(Stored data entries)
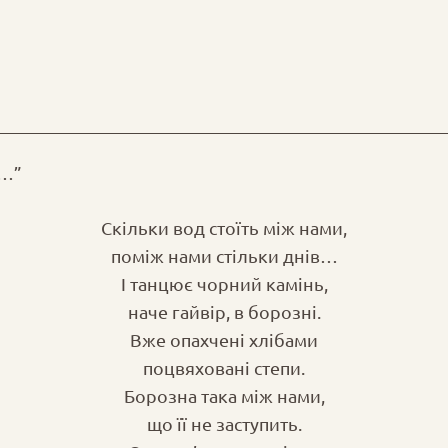
и…”
Скільки вод стоїть між нами,
поміж нами стільки днів…
І танцює чорний камінь,
наче гайвір, в борозні.
Вже опахчені хлібами
поцвяховані степи.
Борозна така між нами,
що її не заступить.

▶ _WHAT NEEDS TO BE DONE_:
Reproduce the text of the items above word for word, without the pictures.

▶ _THE COMPLETED TASK_:
и…”
Скільки вод стоїть між нами,
поміж нами стільки днів…
І танцює чорний камінь,
наче гайвір, в борозні.
Вже опахчені хлібами
поцвяховані степи.
Борозна така між нами,
що її не заступить.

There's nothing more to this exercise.